Déplumés par la fusion de leurs plumes

Les journalistes redécouvrent les cantons

Un journaliste, c'est bien connu, doit être pour l'ouverture et le progrès, contre le cantonalisme étroit et les frontières «de grand-papa». Il doit donc être pour la fusion Vaud-Genève qui permettra de développer des synergies, de réaliser des économies d'échelle, de créer une région européenne et de monter dans le train de l'histoire à l'aube du XXIe siècle.

Eh bien justement, il paraît qu'ils ont eu l'occasion de tester leur rêve, de vivre la grande aventure, de respirer l'air du large bien avant celui du petit ventilateur: en 1994 déjà, les sections vaudoise et genevoise de la Fédération suisse des journalistes ont fusionné pour créer le Syndicat lémanique des journalistes (SLJ).

Las. Sept ans plus tard, c'est la gueule de bois. «Les assemblées sont cruellement désertes. Les questionnaires lancés à tous les membres ne reçoivent presque aucune réponse. Les candidats au comité sont introuvables...». Faute de troupes, mais aussi faute de moyens financiers, le SLJ sera dissout à la fin du mois de juin.

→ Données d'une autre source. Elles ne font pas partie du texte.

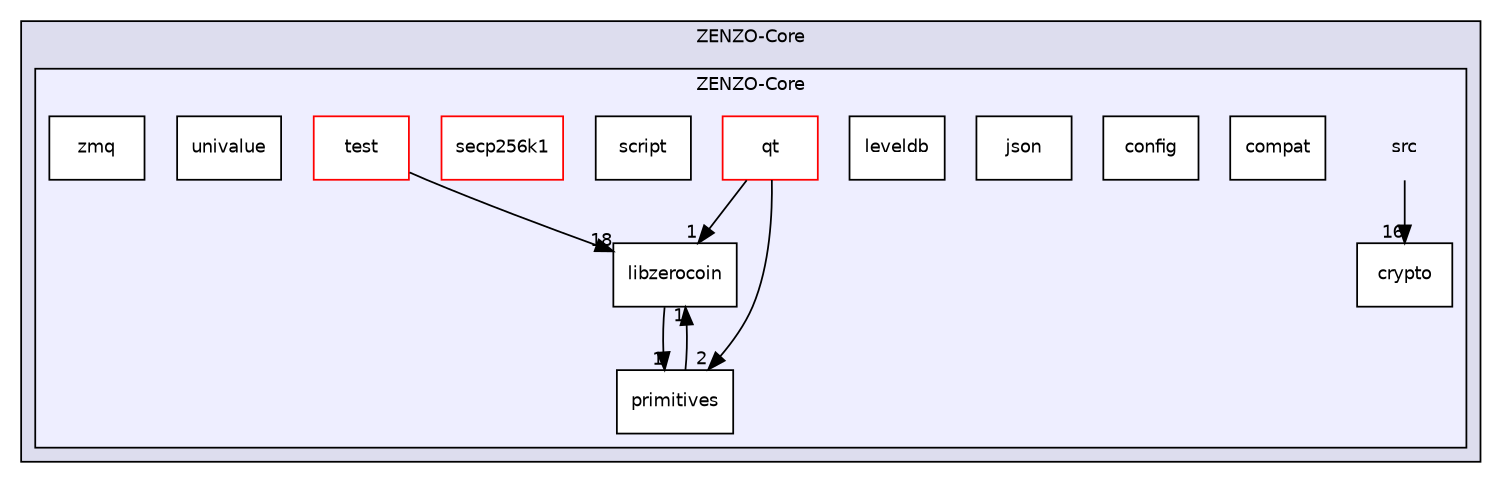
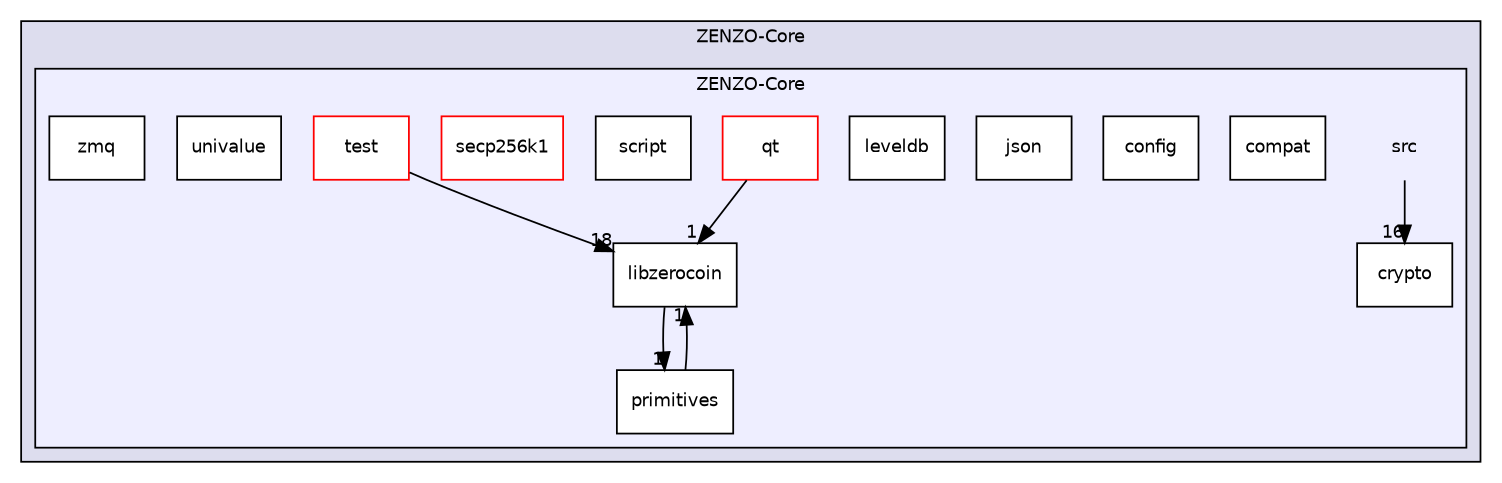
  digraph {
    compound=true
    node [fontname=Helvetica fontsize=10 shape=box color=black fillcolor=white style=filled]
    edge [headlabel=1 labeldistance=1.5 labelfontname=Helvetica labelfontsize=10]
    n1 [label=src shape=plaintext color="" fillcolor="" style=""]
    n2 [label=compat]
    n3 [label=config]
    n4 [label=crypto]
    n5 [label=json]
    n6 [label=leveldb]
    n7 [label=libzerocoin]
    n8 [label=primitives]
    n9 [color=red label=qt]
    n10 [label=script]
    n11 [color=red label=secp256k1]
    n12 [color=red label=test]
    n13 [label=univalue]
    n14 [label=zmq]
    subgraph cluster_1 {
      bgcolor="#ddddee"
      fontname=Helvetica
      fontsize=10
      label="ZENZO-Core"
      pencolor=black
      subgraph cluster_2 {
        bgcolor="#eeeeff"
        fontname=Helvetica
        fontsize=10
        label="ZENZO-Core"
        pencolor=black
        n1
        n2
        n3
        n4
        n5
        n6
        n7
        n8
        n9
        n10
        n11
        n12
        n13
        n14
      }
    }
    n1 -> n4 [headlabel=16]
    n7 -> n8
    n8 -> n7
    n9 -> n7
-   n9 -> n8 [headlabel=2]
    n12 -> n7 [headlabel=18]
  }
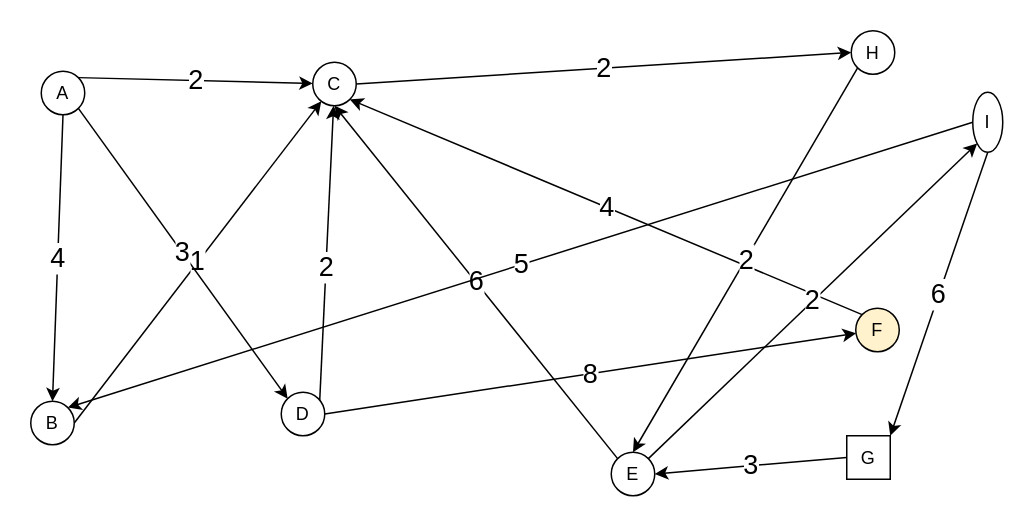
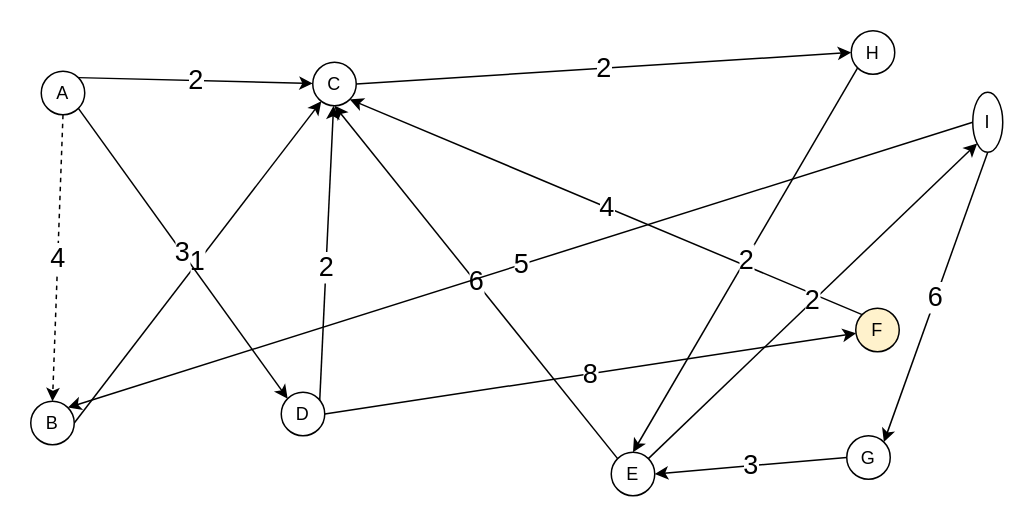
  <mxCell id="0" />
  <mxCell id="1" parent="0" />
- <mxCell id="2" value="4" style="rounded=0;orthogonalLoop=1;jettySize=auto;html=1;exitX=0.5;exitY=1;exitDx=0;exitDy=0;entryX=0.5;entryY=0;entryDx=0;entryDy=0;fontSize=18;" parent="1" source="4" target="6" edge="1"><mxGeometry relative="1" as="geometry" /></mxCell>
+ <mxCell id="2" value="4" style="rounded=0;orthogonalLoop=1;jettySize=auto;html=1;exitX=0.5;exitY=1;exitDx=0;exitDy=0;entryX=0.5;entryY=0;entryDx=0;entryDy=0;fontSize=18;dashed=1;" parent="1" source="4" target="6" edge="1"><mxGeometry relative="1" as="geometry" /></mxCell>
  <mxCell id="3" value="2" style="edgeStyle=none;rounded=0;orthogonalLoop=1;jettySize=auto;html=1;exitX=1;exitY=0;exitDx=0;exitDy=0;fontSize=18;" parent="1" source="4" target="8" edge="1"><mxGeometry relative="1" as="geometry" /></mxCell>
  <mxCell id="4" value="A" style="ellipse;whiteSpace=wrap;html=1;aspect=fixed;" parent="1" vertex="1"><mxGeometry x="27" y="47" width="29" height="29" as="geometry" /></mxCell>
  <mxCell id="5" value="1" style="rounded=0;orthogonalLoop=1;jettySize=auto;html=1;exitX=1;exitY=0.5;exitDx=0;exitDy=0;fontSize=18;" parent="1" source="6" target="8" edge="1"><mxGeometry relative="1" as="geometry" /></mxCell>
  <mxCell id="6" value="B" style="ellipse;whiteSpace=wrap;html=1;aspect=fixed;" parent="1" vertex="1"><mxGeometry x="20" y="267" width="29" height="29" as="geometry" /></mxCell>
  <mxCell id="7" value="2" style="edgeStyle=none;rounded=0;orthogonalLoop=1;jettySize=auto;html=1;exitX=1;exitY=0.5;exitDx=0;exitDy=0;entryX=0;entryY=0.5;entryDx=0;entryDy=0;fontSize=18;" parent="1" source="8" target="19" edge="1"><mxGeometry relative="1" as="geometry" /></mxCell>
  <mxCell id="8" value="C" style="ellipse;whiteSpace=wrap;html=1;aspect=fixed;" parent="1" vertex="1"><mxGeometry x="208" y="41" width="29" height="29" as="geometry" /></mxCell>
  <mxCell id="9" value="3" style="edgeStyle=none;rounded=0;orthogonalLoop=1;jettySize=auto;html=1;entryX=0;entryY=0;entryDx=0;entryDy=0;fontSize=18;exitX=1;exitY=1;exitDx=0;exitDy=0;" parent="1" source="4" target="12" edge="1"><mxGeometry relative="1" as="geometry"><mxPoint x="96" y="131" as="sourcePoint" /></mxGeometry></mxCell>
  <mxCell id="10" value="2" style="edgeStyle=none;rounded=0;orthogonalLoop=1;jettySize=auto;html=1;exitX=1;exitY=1;exitDx=0;exitDy=0;fontSize=18;" parent="1" source="12" target="8" edge="1"><mxGeometry relative="1" as="geometry" /></mxCell>
  <mxCell id="11" value="8" style="edgeStyle=none;rounded=0;orthogonalLoop=1;jettySize=auto;html=1;exitX=1;exitY=0.5;exitDx=0;exitDy=0;fontSize=18;" parent="1" source="12" target="14" edge="1"><mxGeometry relative="1" as="geometry" /></mxCell>
  <mxCell id="12" value="D" style="ellipse;whiteSpace=wrap;html=1;aspect=fixed;" parent="1" vertex="1"><mxGeometry x="187" y="261" width="29" height="29" as="geometry" /></mxCell>
  <mxCell id="13" value="4" style="rounded=0;orthogonalLoop=1;jettySize=auto;html=1;exitX=0;exitY=0;exitDx=0;exitDy=0;entryX=1;entryY=1;entryDx=0;entryDy=0;fontSize=18;" edge="1" parent="1" source="14" target="8"><mxGeometry relative="1" as="geometry" /></mxCell>
  <mxCell id="14" value="F" style="ellipse;whiteSpace=wrap;html=1;aspect=fixed;fillColor=#fff2cc;" parent="1" vertex="1"><mxGeometry x="570" y="205" width="29" height="29" as="geometry" /></mxCell>
  <mxCell id="15" value="6" style="edgeStyle=none;rounded=0;orthogonalLoop=1;jettySize=auto;html=1;exitX=0;exitY=0;exitDx=0;exitDy=0;entryX=0.5;entryY=1;entryDx=0;entryDy=0;fontSize=18;" parent="1" source="17" target="8" edge="1"><mxGeometry relative="1" as="geometry" /></mxCell>
  <mxCell id="16" value="2" style="edgeStyle=none;rounded=0;orthogonalLoop=1;jettySize=auto;html=1;exitX=1;exitY=0;exitDx=0;exitDy=0;entryX=0;entryY=1;entryDx=0;entryDy=0;fontSize=18;" edge="1" parent="1" source="17" target="24"><mxGeometry relative="1" as="geometry" /></mxCell>
  <mxCell id="17" value="E" style="ellipse;whiteSpace=wrap;html=1;aspect=fixed;" parent="1" vertex="1"><mxGeometry x="407" y="301" width="29" height="29" as="geometry" /></mxCell>
  <mxCell id="18" value="2" style="edgeStyle=none;rounded=0;orthogonalLoop=1;jettySize=auto;html=1;exitX=0;exitY=1;exitDx=0;exitDy=0;entryX=0.5;entryY=0;entryDx=0;entryDy=0;fontSize=18;" parent="1" source="19" target="17" edge="1"><mxGeometry relative="1" as="geometry" /></mxCell>
  <mxCell id="19" value="H" style="ellipse;whiteSpace=wrap;html=1;aspect=fixed;" parent="1" vertex="1"><mxGeometry x="567" y="20" width="29" height="29" as="geometry" /></mxCell>
  <mxCell id="20" value="3" style="edgeStyle=none;rounded=0;orthogonalLoop=1;jettySize=auto;html=1;exitX=0;exitY=0.5;exitDx=0;exitDy=0;entryX=1;entryY=0.5;entryDx=0;entryDy=0;fontSize=18;" parent="1" source="21" target="17" edge="1"><mxGeometry relative="1" as="geometry" /></mxCell>
- <mxCell id="21" value="G" style="whiteSpace=wrap;html=1;aspect=fixed;rounded=0;" parent="1" vertex="1"><mxGeometry x="564" y="290" width="29" height="29" as="geometry" /></mxCell>
+ <mxCell id="21" value="G" style="ellipse;whiteSpace=wrap;html=1;aspect=fixed;" parent="1" vertex="1"><mxGeometry x="564" y="290" width="29" height="29" as="geometry" /></mxCell>
  <mxCell id="22" value="5" style="edgeStyle=none;rounded=0;orthogonalLoop=1;jettySize=auto;html=1;exitX=0;exitY=0.5;exitDx=0;exitDy=0;entryX=1;entryY=0;entryDx=0;entryDy=0;fontSize=18;" edge="1" parent="1" source="24" target="6"><mxGeometry relative="1" as="geometry" /></mxCell>
  <mxCell id="23" value="6" style="edgeStyle=none;rounded=0;orthogonalLoop=1;jettySize=auto;html=1;exitX=0.5;exitY=1;exitDx=0;exitDy=0;entryX=1;entryY=0;entryDx=0;entryDy=0;fontSize=18;" edge="1" parent="1" source="24" target="21"><mxGeometry relative="1" as="geometry" /></mxCell>
  <mxCell id="24" value="I" style="ellipse;whiteSpace=wrap;html=1;aspect=fixed;" vertex="1" parent="1"><mxGeometry x="648" y="61" width="20" height="40" as="geometry" /></mxCell>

Une question terrible hante les plumes fébriles: la supracantonalité du SLJ expliquerait-elle ce manque d'esprit de fraternité? «Il semble que la fusion Vaud-Genève ait créé un syndicat hors-sol qui ne trouve ses racines nulle part», écrit le nouveau et très provisoire président Albert Tille. Et l'ancien président Michel Chevrolet de surenchérir: «Je ne crois plus à la structure suprarégionale, il faut recréer une association vaudoise et genevoise, plus proches des membres.»

La vérité sortirait-elle quelquefois de la bouche des journalistes?